TASK ITEM:
Using the data below, return the stretch from the line that contains "17: (375, 59, 8.88)" through the line that contains "33: (605, 229, 5.26)", both included, exactly as it stands and nothing beyond it.

SUPPLIED DATA:
● ● ●
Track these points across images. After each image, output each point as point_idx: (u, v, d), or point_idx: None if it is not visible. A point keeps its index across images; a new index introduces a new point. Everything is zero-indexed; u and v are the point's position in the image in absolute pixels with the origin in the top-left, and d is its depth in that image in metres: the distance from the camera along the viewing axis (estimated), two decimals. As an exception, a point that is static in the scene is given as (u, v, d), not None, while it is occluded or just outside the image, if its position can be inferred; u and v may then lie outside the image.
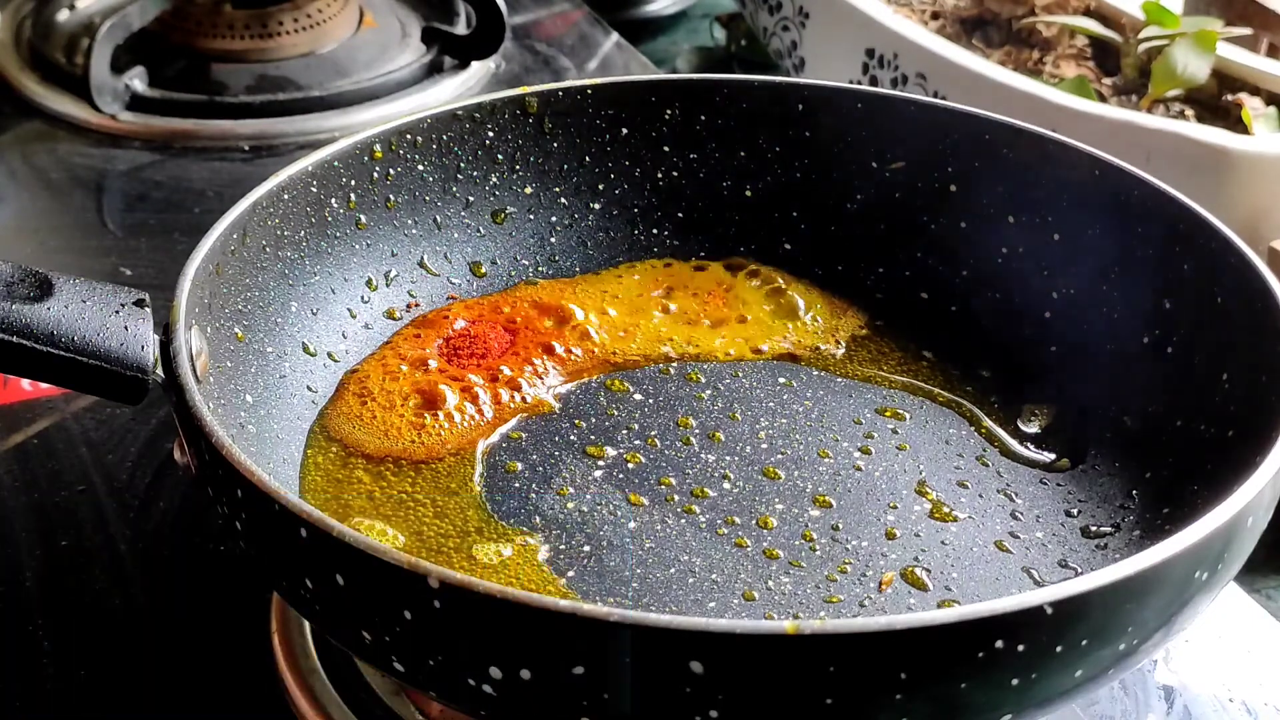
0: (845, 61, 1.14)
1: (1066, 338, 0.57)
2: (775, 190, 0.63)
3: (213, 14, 0.91)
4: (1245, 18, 1.08)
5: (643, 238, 0.63)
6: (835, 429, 0.54)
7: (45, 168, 0.84)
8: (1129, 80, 1.08)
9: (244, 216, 0.51)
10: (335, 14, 0.94)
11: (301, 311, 0.55)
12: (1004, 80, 0.99)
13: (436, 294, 0.59)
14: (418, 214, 0.59)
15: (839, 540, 0.49)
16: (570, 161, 0.62)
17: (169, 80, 0.89)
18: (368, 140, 0.57)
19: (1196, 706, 0.51)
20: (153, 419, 0.63)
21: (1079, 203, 0.57)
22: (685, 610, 0.46)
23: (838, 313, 0.60)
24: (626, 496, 0.51)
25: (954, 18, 1.19)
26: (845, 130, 0.61)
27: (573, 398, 0.56)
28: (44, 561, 0.55)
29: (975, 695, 0.36)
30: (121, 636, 0.53)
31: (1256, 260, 0.49)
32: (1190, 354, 0.52)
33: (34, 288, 0.45)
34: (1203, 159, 0.89)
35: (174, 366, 0.44)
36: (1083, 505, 0.51)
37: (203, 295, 0.48)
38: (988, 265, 0.59)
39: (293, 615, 0.51)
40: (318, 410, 0.54)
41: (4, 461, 0.61)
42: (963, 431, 0.54)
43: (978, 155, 0.59)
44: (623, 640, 0.35)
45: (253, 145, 0.87)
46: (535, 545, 0.48)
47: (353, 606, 0.38)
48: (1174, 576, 0.38)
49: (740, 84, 0.62)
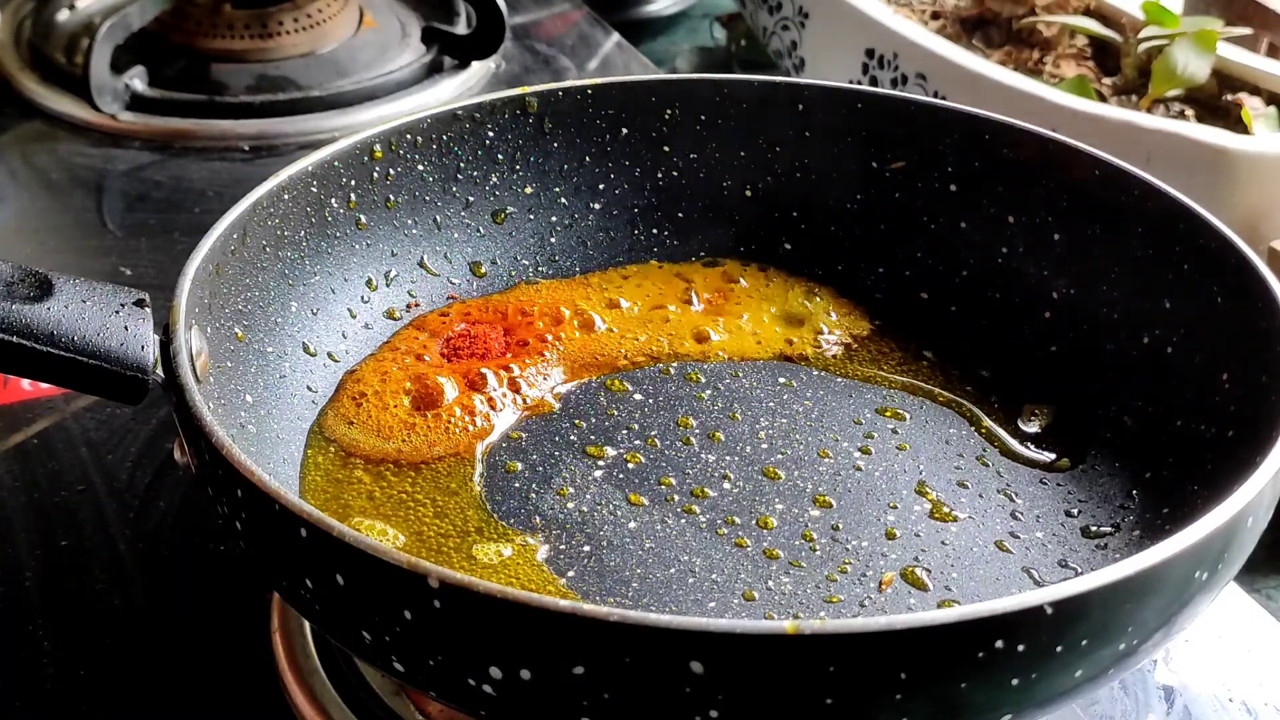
0: (845, 61, 1.14)
1: (1066, 338, 0.57)
2: (775, 190, 0.63)
3: (213, 14, 0.91)
4: (1245, 18, 1.08)
5: (643, 238, 0.63)
6: (835, 429, 0.54)
7: (45, 168, 0.84)
8: (1129, 80, 1.08)
9: (244, 216, 0.51)
10: (335, 14, 0.94)
11: (301, 311, 0.55)
12: (1004, 80, 0.99)
13: (436, 294, 0.59)
14: (418, 214, 0.59)
15: (839, 540, 0.49)
16: (570, 161, 0.62)
17: (169, 80, 0.89)
18: (368, 140, 0.57)
19: (1196, 706, 0.51)
20: (153, 419, 0.63)
21: (1079, 203, 0.57)
22: (685, 610, 0.46)
23: (838, 313, 0.60)
24: (626, 496, 0.51)
25: (954, 18, 1.19)
26: (845, 130, 0.61)
27: (573, 398, 0.56)
28: (44, 561, 0.55)
29: (975, 695, 0.36)
30: (121, 636, 0.53)
31: (1256, 260, 0.49)
32: (1190, 354, 0.52)
33: (34, 288, 0.45)
34: (1203, 159, 0.89)
35: (174, 366, 0.44)
36: (1083, 505, 0.51)
37: (203, 295, 0.48)
38: (988, 265, 0.59)
39: (293, 615, 0.51)
40: (318, 410, 0.54)
41: (4, 461, 0.61)
42: (963, 431, 0.54)
43: (978, 155, 0.59)
44: (623, 640, 0.35)
45: (253, 145, 0.87)
46: (535, 545, 0.48)
47: (353, 606, 0.38)
48: (1174, 576, 0.38)
49: (740, 84, 0.62)
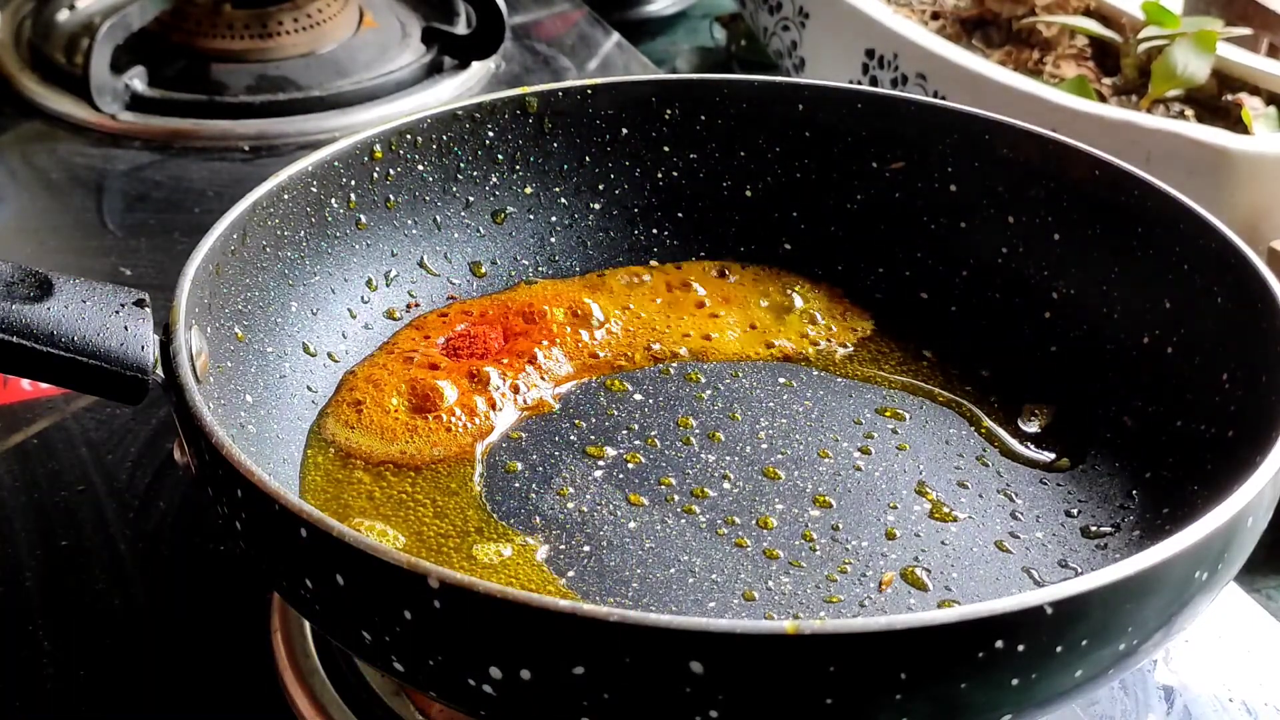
0: (845, 61, 1.14)
1: (1066, 338, 0.57)
2: (775, 190, 0.63)
3: (213, 14, 0.91)
4: (1245, 18, 1.08)
5: (643, 238, 0.63)
6: (835, 429, 0.54)
7: (45, 168, 0.84)
8: (1129, 80, 1.08)
9: (244, 216, 0.51)
10: (335, 14, 0.94)
11: (301, 311, 0.55)
12: (1004, 80, 0.99)
13: (436, 294, 0.59)
14: (418, 214, 0.59)
15: (839, 540, 0.49)
16: (570, 161, 0.62)
17: (169, 80, 0.89)
18: (368, 140, 0.57)
19: (1196, 706, 0.51)
20: (153, 419, 0.63)
21: (1079, 203, 0.57)
22: (685, 610, 0.46)
23: (838, 313, 0.60)
24: (626, 496, 0.51)
25: (954, 18, 1.19)
26: (845, 130, 0.61)
27: (573, 398, 0.56)
28: (44, 561, 0.55)
29: (975, 695, 0.36)
30: (121, 636, 0.53)
31: (1256, 260, 0.49)
32: (1190, 354, 0.52)
33: (34, 288, 0.45)
34: (1203, 159, 0.89)
35: (174, 366, 0.44)
36: (1083, 505, 0.51)
37: (203, 295, 0.48)
38: (988, 265, 0.59)
39: (293, 615, 0.51)
40: (318, 410, 0.54)
41: (4, 461, 0.61)
42: (963, 431, 0.54)
43: (978, 155, 0.59)
44: (623, 640, 0.35)
45: (253, 145, 0.87)
46: (535, 545, 0.48)
47: (353, 606, 0.38)
48: (1174, 576, 0.38)
49: (740, 84, 0.62)
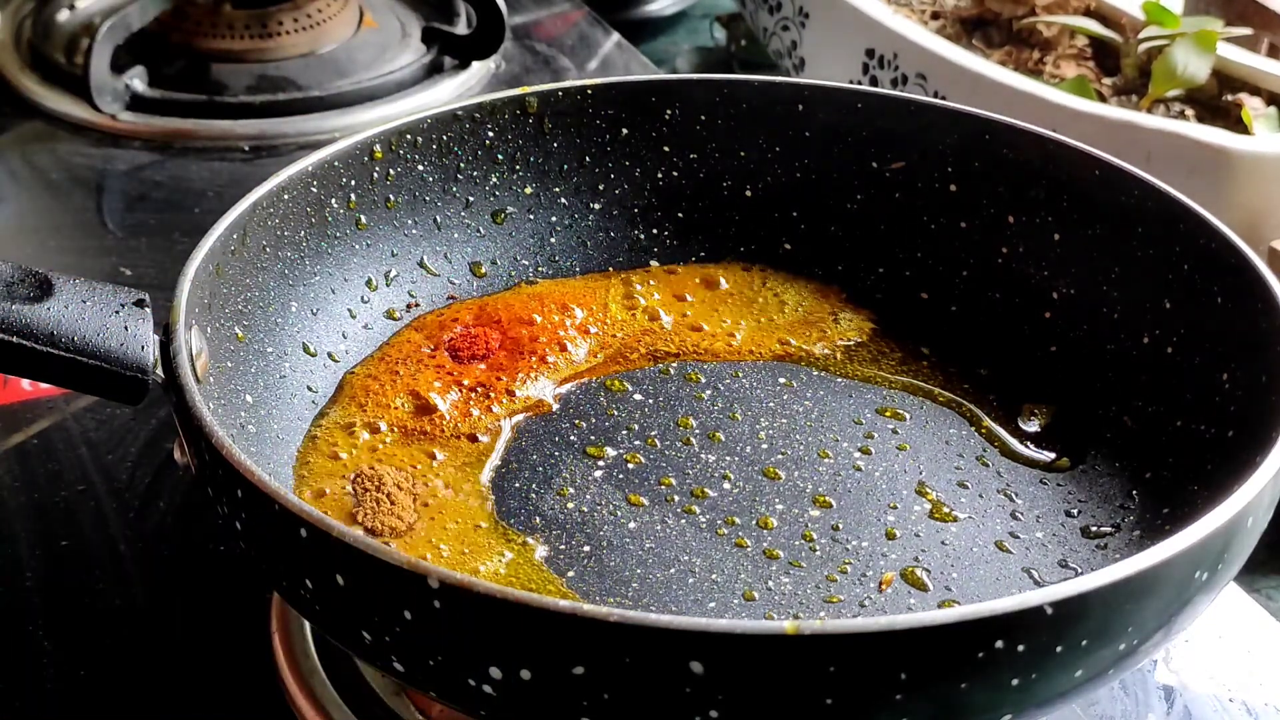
0: (845, 61, 1.14)
1: (1066, 338, 0.57)
2: (775, 190, 0.63)
3: (213, 14, 0.91)
4: (1245, 18, 1.08)
5: (643, 238, 0.63)
6: (835, 429, 0.54)
7: (45, 168, 0.84)
8: (1129, 80, 1.08)
9: (244, 216, 0.51)
10: (335, 14, 0.94)
11: (301, 311, 0.55)
12: (1004, 80, 0.99)
13: (436, 294, 0.59)
14: (418, 214, 0.59)
15: (839, 540, 0.49)
16: (570, 161, 0.62)
17: (169, 80, 0.89)
18: (368, 140, 0.57)
19: (1196, 706, 0.51)
20: (153, 419, 0.63)
21: (1079, 203, 0.57)
22: (685, 610, 0.46)
23: (838, 313, 0.60)
24: (626, 497, 0.51)
25: (954, 18, 1.19)
26: (845, 130, 0.61)
27: (573, 398, 0.56)
28: (44, 561, 0.55)
29: (975, 695, 0.36)
30: (121, 636, 0.53)
31: (1256, 260, 0.49)
32: (1190, 354, 0.52)
33: (34, 288, 0.45)
34: (1203, 159, 0.89)
35: (174, 366, 0.44)
36: (1083, 505, 0.51)
37: (203, 295, 0.48)
38: (988, 265, 0.59)
39: (293, 615, 0.51)
40: (318, 410, 0.54)
41: (4, 461, 0.61)
42: (963, 431, 0.54)
43: (978, 155, 0.59)
44: (623, 640, 0.35)
45: (253, 145, 0.86)
46: (535, 545, 0.48)
47: (353, 606, 0.38)
48: (1174, 576, 0.38)
49: (740, 84, 0.62)
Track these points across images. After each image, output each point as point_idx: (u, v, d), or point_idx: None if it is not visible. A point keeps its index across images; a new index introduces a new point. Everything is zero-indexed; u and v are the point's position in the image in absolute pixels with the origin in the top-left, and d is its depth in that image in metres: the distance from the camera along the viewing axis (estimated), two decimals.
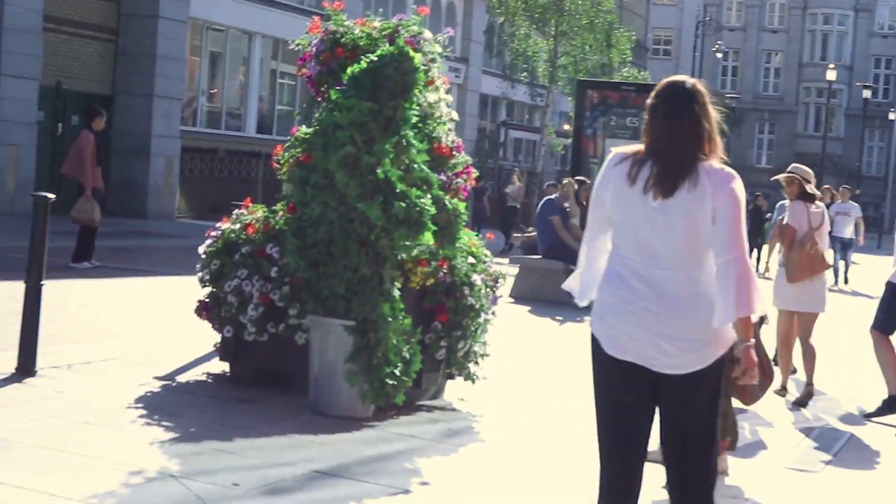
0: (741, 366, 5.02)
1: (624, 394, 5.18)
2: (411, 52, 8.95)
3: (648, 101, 5.19)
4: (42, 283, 9.42)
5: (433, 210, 8.68)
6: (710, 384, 5.09)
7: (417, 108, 9.12)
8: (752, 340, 5.03)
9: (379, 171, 8.54)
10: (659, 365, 5.06)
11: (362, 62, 8.94)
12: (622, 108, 23.69)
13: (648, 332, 5.01)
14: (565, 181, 20.53)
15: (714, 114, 5.15)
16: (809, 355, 12.03)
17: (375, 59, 8.88)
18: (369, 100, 8.74)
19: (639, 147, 5.18)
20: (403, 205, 8.53)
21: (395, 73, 8.81)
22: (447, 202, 9.18)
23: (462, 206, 9.44)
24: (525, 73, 47.21)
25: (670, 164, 5.03)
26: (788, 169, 12.43)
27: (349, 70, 9.00)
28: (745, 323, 4.98)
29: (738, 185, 5.06)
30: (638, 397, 5.17)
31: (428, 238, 8.73)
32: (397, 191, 8.55)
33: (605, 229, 5.26)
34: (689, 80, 5.21)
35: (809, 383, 11.90)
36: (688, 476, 5.15)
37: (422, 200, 8.63)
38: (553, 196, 20.25)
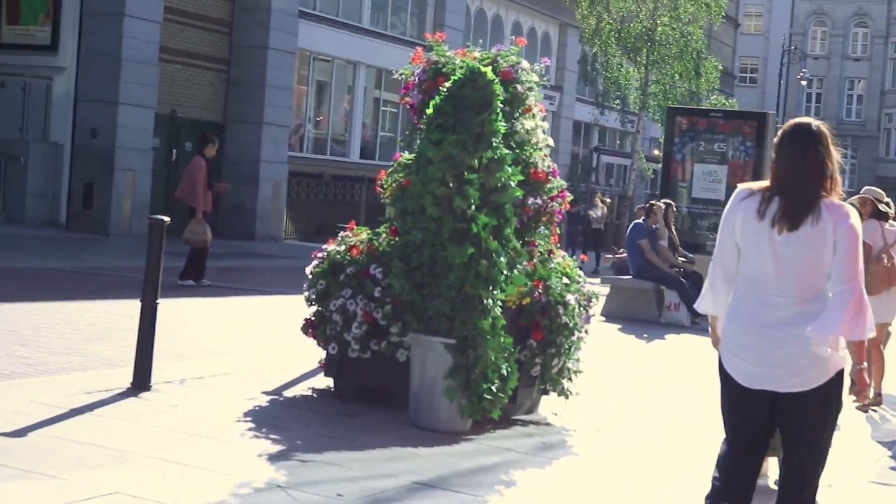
0: (855, 387, 5.36)
1: (748, 412, 5.52)
2: (482, 68, 8.91)
3: (775, 140, 5.43)
4: (157, 301, 9.48)
5: (504, 271, 8.68)
6: (825, 401, 5.36)
7: (509, 133, 9.10)
8: (865, 364, 5.32)
9: (473, 225, 8.54)
10: (780, 385, 5.36)
11: (441, 93, 8.94)
12: (710, 134, 23.44)
13: (771, 354, 5.33)
14: (654, 204, 20.38)
15: (836, 154, 5.33)
16: (880, 364, 12.03)
17: (451, 84, 8.87)
18: (454, 123, 8.72)
19: (764, 183, 5.46)
20: (485, 263, 8.54)
21: (472, 92, 8.78)
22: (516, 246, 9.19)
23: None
24: (617, 101, 47.06)
25: (795, 202, 5.29)
26: (862, 191, 12.60)
27: (432, 103, 8.98)
28: (857, 347, 5.31)
29: (856, 220, 5.32)
30: (760, 414, 5.49)
31: (506, 293, 8.80)
32: (484, 245, 8.57)
33: (734, 255, 5.51)
34: (815, 123, 5.39)
35: (878, 392, 11.91)
36: (797, 481, 5.49)
37: (500, 260, 8.63)
38: (642, 219, 20.10)
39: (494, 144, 8.76)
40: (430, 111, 8.94)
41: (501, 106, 8.99)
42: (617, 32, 41.58)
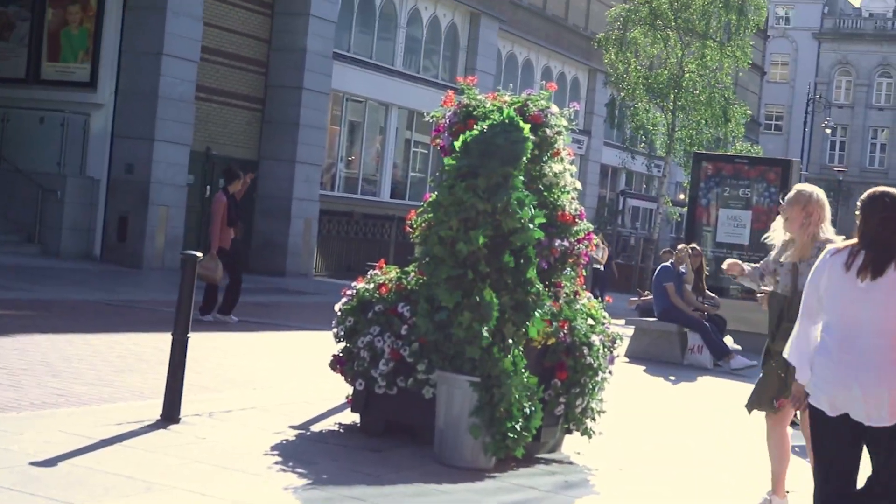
0: None
1: (839, 446, 6.08)
2: (521, 122, 8.92)
3: (860, 204, 6.24)
4: (188, 335, 9.48)
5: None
6: None
7: (537, 176, 9.11)
8: None
9: (470, 272, 8.56)
10: (868, 419, 5.94)
11: (474, 130, 8.94)
12: (735, 180, 23.45)
13: (858, 392, 5.90)
14: (680, 247, 20.33)
15: None
16: None
17: (485, 127, 8.87)
18: (477, 167, 8.74)
19: (851, 241, 6.21)
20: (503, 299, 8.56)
21: (504, 142, 8.79)
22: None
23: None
24: (643, 145, 47.05)
25: (881, 253, 6.00)
26: None
27: (462, 137, 8.99)
28: None
29: None
30: (850, 446, 6.08)
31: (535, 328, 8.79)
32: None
33: (818, 308, 6.15)
34: (892, 191, 6.25)
35: None
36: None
37: (493, 301, 8.63)
38: (669, 262, 20.05)
39: (510, 196, 8.75)
40: (457, 144, 8.95)
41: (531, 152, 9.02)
42: (644, 78, 41.61)
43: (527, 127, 8.99)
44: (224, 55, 31.28)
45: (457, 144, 8.98)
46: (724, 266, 9.23)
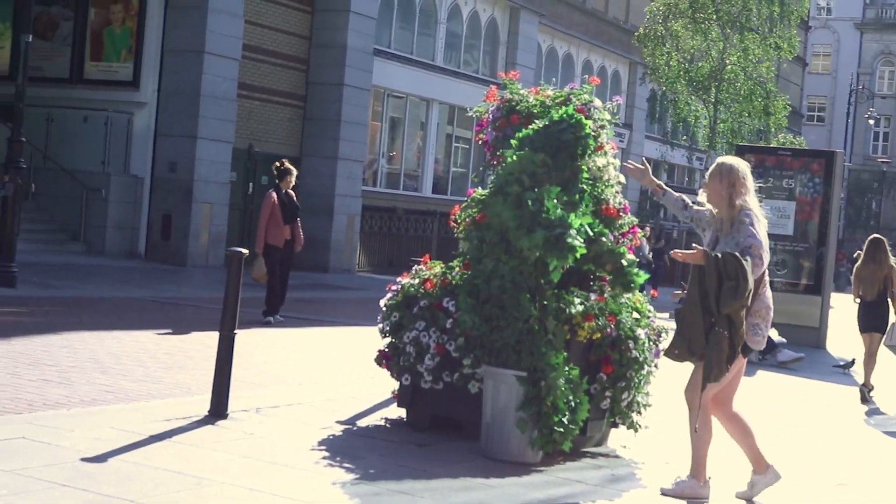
● ● ●
EXERCISE OUTPUT:
17: (375, 59, 8.88)
18: (369, 100, 8.74)
19: (639, 147, 5.18)
20: (403, 205, 8.53)
21: (395, 73, 8.81)
22: (447, 202, 9.18)
23: (462, 206, 9.44)
24: (525, 73, 47.21)
25: (670, 164, 5.03)
26: (788, 169, 12.43)
27: (349, 70, 9.00)
28: (745, 323, 4.98)
29: (738, 185, 5.06)
30: (638, 397, 5.17)
31: (428, 238, 8.73)
32: (397, 191, 8.55)
33: (605, 229, 5.26)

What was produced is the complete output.